The Counterfactualist said...

Here's a hypothetical: under the Sixteenth Amendment, a state may empower its Governor "to make temporary appointments until the people fill the vacancies by election" should its U.S. Senator die in office, resign, etc., leading to a "vacanc[y] ... in the representation of a[ ] state."

So, in your countefactual world, there's no federal income tax?

Simon said...

John: Seventeenth! LMAO. Sorry, schoolboy error on my part.

Barry said...
"I watched some of the debate, listened to on air interviews on WPR, and read some Q&A of both candidates, and ... Butler[ ] ... seemed honest, responsive, and intelligent in his comments."

Really? The same candidate who claimed that he "tend[s] to be a textualist in the mold of a Hugo Black or Antonin Scalia," a statement rather like saying that Phoenix "tends" toward an arctic climate? I find it interesting when judicial liberals are so embarassed by their approach to the job that they feel the need to claim the mantle of judicial conservatives (cf. my comment here (differenting legal/judicial liberals and conservatives from political liberals and conservatives)). I also think your note about Butler being "capable" is problematic; just being "capable" seems a necessary not sufficient qualification.
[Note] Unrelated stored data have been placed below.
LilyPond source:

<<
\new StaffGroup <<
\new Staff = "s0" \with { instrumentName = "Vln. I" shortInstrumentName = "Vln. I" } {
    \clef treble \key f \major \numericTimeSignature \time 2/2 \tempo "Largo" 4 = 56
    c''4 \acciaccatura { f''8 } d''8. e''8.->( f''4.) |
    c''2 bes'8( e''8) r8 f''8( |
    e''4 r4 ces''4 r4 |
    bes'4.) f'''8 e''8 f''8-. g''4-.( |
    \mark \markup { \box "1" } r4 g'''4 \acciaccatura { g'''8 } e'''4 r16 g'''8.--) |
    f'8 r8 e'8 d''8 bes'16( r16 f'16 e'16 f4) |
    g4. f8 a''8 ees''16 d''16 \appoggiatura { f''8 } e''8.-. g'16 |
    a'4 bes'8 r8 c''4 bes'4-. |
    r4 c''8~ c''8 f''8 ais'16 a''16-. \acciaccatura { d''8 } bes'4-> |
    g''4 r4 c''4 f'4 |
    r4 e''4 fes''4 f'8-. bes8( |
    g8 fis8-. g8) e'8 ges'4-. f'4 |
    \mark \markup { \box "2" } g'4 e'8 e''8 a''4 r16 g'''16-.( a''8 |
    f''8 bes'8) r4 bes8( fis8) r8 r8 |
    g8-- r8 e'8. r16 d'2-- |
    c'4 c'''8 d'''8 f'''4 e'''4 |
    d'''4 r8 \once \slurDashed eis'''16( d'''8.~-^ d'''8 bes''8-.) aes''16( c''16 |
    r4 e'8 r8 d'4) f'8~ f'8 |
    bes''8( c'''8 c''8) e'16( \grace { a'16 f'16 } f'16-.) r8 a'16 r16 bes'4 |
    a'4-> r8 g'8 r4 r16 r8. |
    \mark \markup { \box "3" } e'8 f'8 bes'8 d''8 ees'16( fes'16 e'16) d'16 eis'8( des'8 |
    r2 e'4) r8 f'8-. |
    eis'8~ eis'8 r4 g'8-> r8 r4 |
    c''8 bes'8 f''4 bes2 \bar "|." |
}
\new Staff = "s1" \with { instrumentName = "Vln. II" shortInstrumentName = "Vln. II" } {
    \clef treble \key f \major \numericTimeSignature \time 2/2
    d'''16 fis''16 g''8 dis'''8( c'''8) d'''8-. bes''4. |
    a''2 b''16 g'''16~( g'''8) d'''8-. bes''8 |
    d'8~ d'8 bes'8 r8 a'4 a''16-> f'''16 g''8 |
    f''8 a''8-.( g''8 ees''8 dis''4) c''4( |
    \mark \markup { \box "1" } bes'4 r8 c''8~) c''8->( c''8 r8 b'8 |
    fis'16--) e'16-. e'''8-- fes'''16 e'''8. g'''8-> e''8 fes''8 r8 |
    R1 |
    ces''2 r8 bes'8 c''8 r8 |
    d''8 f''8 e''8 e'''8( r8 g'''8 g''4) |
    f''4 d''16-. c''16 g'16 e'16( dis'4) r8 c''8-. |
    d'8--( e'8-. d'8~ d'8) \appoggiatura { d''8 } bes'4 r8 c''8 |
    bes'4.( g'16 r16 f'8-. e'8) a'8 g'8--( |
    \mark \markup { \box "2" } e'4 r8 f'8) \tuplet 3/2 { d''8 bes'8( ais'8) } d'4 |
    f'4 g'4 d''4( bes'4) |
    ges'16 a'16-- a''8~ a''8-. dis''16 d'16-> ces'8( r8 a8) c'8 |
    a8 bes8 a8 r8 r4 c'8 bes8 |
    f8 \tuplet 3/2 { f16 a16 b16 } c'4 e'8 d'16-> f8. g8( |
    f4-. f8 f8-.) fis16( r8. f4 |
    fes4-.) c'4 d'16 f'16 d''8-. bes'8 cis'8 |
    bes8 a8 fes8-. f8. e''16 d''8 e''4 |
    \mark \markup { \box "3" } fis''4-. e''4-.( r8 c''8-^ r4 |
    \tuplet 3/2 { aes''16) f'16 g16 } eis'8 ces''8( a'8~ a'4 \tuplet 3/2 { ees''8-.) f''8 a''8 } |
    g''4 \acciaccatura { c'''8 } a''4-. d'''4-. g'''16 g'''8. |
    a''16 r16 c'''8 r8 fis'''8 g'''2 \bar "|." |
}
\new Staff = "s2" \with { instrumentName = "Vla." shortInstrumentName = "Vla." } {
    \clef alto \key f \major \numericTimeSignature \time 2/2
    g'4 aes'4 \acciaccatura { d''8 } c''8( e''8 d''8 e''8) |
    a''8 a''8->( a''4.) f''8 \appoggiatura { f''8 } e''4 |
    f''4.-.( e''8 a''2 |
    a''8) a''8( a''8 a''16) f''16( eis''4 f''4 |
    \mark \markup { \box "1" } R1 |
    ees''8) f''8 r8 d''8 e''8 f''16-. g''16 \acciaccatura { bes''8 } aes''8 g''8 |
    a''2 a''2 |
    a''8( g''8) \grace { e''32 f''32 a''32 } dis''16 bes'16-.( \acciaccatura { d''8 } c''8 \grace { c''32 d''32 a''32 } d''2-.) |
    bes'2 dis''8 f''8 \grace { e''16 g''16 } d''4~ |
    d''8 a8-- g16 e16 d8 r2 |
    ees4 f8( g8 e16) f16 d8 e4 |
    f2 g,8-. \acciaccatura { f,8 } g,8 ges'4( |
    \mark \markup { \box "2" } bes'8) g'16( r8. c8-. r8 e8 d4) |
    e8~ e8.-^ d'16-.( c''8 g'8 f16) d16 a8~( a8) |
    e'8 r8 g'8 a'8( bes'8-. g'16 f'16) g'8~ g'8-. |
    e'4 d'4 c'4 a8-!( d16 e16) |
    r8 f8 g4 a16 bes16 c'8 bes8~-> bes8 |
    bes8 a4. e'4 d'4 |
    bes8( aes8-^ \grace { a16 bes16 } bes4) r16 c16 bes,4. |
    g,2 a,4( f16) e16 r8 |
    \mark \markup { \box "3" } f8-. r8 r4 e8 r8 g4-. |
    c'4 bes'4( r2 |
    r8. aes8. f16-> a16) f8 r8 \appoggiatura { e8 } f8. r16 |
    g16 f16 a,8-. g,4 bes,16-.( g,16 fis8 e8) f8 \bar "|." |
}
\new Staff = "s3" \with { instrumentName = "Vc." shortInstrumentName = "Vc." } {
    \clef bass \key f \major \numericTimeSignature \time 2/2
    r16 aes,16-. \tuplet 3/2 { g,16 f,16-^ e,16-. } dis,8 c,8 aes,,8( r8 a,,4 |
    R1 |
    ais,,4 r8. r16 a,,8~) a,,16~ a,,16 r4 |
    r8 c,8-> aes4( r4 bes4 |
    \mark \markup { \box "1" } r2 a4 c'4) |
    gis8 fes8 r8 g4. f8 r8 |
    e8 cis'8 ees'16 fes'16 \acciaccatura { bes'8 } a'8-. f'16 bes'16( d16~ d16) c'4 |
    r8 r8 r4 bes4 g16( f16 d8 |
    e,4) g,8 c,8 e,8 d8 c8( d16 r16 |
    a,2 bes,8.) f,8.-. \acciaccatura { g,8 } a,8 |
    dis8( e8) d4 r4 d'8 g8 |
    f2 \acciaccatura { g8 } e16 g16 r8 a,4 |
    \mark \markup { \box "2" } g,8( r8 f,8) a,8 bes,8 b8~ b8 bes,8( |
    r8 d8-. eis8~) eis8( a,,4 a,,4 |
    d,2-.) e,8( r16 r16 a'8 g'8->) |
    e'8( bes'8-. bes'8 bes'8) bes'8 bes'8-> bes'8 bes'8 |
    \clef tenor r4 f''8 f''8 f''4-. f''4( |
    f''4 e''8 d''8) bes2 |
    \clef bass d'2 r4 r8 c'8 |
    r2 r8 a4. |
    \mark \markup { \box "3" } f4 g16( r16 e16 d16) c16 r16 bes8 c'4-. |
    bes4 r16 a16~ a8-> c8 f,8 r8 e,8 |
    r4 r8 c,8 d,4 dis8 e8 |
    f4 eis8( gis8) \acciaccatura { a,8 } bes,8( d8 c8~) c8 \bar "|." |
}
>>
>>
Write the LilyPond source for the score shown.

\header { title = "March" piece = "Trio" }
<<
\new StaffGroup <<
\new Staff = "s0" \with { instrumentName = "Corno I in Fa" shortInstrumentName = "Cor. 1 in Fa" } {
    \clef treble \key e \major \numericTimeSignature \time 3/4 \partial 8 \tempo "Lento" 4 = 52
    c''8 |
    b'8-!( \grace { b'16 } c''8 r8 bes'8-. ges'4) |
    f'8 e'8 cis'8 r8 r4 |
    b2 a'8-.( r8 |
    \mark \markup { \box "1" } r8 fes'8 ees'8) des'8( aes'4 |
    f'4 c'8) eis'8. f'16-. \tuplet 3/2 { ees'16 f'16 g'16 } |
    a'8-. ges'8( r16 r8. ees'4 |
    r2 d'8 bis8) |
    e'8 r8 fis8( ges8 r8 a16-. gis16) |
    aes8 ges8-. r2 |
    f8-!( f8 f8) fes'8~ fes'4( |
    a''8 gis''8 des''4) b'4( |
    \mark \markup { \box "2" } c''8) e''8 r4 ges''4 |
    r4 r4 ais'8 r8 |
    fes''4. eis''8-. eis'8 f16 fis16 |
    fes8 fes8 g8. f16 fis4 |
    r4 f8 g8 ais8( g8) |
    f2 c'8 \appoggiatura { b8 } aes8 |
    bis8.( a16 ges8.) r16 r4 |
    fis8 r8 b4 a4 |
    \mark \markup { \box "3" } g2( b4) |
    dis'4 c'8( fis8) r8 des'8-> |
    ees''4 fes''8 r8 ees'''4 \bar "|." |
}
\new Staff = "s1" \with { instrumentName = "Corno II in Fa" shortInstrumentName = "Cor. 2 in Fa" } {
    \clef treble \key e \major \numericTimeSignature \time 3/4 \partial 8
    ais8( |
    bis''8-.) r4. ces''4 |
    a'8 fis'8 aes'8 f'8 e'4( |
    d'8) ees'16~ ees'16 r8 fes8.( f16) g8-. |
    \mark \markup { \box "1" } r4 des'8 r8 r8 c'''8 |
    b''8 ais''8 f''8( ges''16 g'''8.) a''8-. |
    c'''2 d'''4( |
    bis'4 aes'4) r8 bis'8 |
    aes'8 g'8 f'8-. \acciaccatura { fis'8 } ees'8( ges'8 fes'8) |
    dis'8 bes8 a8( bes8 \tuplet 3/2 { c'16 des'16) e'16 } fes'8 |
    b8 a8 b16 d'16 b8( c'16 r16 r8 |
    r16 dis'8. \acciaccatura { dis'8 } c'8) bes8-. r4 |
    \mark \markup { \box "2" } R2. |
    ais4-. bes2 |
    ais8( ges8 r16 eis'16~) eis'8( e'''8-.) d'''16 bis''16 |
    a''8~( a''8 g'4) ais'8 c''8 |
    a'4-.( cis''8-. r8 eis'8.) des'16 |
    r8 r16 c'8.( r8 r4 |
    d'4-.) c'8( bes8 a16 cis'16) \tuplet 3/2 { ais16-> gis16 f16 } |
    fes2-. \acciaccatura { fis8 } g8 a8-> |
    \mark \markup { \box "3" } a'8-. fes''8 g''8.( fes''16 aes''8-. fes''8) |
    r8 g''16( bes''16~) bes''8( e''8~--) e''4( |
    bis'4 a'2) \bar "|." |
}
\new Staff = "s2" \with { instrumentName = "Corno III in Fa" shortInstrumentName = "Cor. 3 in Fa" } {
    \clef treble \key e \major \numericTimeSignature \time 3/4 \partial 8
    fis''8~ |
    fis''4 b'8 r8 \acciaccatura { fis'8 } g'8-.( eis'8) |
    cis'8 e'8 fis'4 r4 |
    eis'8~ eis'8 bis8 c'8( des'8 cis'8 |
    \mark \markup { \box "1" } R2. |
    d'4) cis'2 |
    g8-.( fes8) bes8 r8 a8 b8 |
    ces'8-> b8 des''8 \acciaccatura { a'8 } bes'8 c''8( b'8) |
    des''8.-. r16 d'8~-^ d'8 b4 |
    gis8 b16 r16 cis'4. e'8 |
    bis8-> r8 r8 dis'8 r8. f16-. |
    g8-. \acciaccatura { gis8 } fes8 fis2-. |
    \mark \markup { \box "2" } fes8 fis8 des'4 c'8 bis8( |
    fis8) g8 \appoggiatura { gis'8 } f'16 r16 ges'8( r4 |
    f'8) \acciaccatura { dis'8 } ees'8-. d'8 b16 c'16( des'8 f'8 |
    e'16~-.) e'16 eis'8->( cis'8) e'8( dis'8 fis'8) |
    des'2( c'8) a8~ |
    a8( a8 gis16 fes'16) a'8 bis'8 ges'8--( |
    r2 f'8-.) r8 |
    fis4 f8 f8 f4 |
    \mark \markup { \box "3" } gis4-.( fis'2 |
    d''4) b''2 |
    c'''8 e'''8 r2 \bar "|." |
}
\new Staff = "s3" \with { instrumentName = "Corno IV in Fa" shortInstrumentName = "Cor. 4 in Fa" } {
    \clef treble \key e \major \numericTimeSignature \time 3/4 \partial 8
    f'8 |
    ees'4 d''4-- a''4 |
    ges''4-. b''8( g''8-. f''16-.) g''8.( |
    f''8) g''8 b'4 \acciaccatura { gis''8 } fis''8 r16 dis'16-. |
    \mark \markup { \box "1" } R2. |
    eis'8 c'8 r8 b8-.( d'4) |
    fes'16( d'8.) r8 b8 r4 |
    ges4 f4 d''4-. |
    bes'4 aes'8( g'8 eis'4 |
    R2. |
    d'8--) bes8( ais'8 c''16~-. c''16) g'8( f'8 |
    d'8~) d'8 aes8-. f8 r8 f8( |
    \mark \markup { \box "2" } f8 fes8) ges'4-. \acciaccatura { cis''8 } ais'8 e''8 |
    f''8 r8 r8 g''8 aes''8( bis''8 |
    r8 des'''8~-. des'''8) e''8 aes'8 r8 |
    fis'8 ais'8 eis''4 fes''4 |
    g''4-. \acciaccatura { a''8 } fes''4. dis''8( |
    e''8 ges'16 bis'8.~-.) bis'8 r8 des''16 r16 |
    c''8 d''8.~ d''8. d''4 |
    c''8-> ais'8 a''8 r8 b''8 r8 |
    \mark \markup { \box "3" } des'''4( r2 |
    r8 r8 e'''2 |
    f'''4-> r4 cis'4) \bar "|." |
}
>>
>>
What does it mean to be a "capable" judge? Merely able to do the work of reading briefs, deciding which side wins, and signing your law clerk's opinion rationalizing that decision? Judicial philosophy - what you think a judge should be doing up there, what s/he thinks the job of which she's capable is - is very much relevant to whether that person ought to be on the bench (the same problem dogs the "merit" system).

As the same story notes, just to reinforce my point above (I'd forgotten this story when writing my earlier comment), when Doyle replaced Sykes with Butler, "he replaced a judicial conservative with someone who most often sided with the court's activists. Butler was the new element in 2004-'05, a year of 'astonishing decisions,' as Marquette Law School Dean Joseph D. Kearney said. Butler's vote changed the balance of power."

I'm Full of Soup said...

Wisonsin held a special election for a single Supreme Court position? Didn't your state just have a primary a few weeks ago? Why didn't they combine the elections?

MadisonMan said...

Why didn't they combine the elections?

There was also a Constitutional Amendment question and County Board/Judge positions. Why they didn't do it with the Primary? I guess we just looove to vote here!

Original Mike said...

I guess we just looove to vote here!

It is kind of fun. Though it was much more fun with the mechanical voting machines with the little levers for each candidate and the big lever for the Wizard of Oz curtain.

Ann Althouse said...

It's ridiculous how often they expect us to go to the polls. It ends up giving excessive weight to the over-eager political types.

I'm Full of Soup said...

Yeah Ann- you know I am opposed to voters being able to vote a "straight party" ticket with one pull of the voting lever. It gives an unfair advantage to the two dominant parties.

Ann Althouse said...

And, Barry, I did consider writing about the election many times, but I chose not to.

Tony said...

I can understand not writing about the election, but not VOTING in it? That is intriguing. Do tell, why not?

Ann Althouse said...

Tony, I'm in New York.

Tony said...

Althouse: yes, yes, I know, but there are absentee ballots, no? okay, okay, perhaps you are registered in (and voting in) New York for now? I assumed otherwise and thought something more titillating was at work.

Ann Althouse said...

I could have arranged for an absentee ballot, and I am not voting in NY. I voted in the WI primary (when I happened to be in town). I chose not to go through the absentee ballot process. I would have voted if I had been in town though.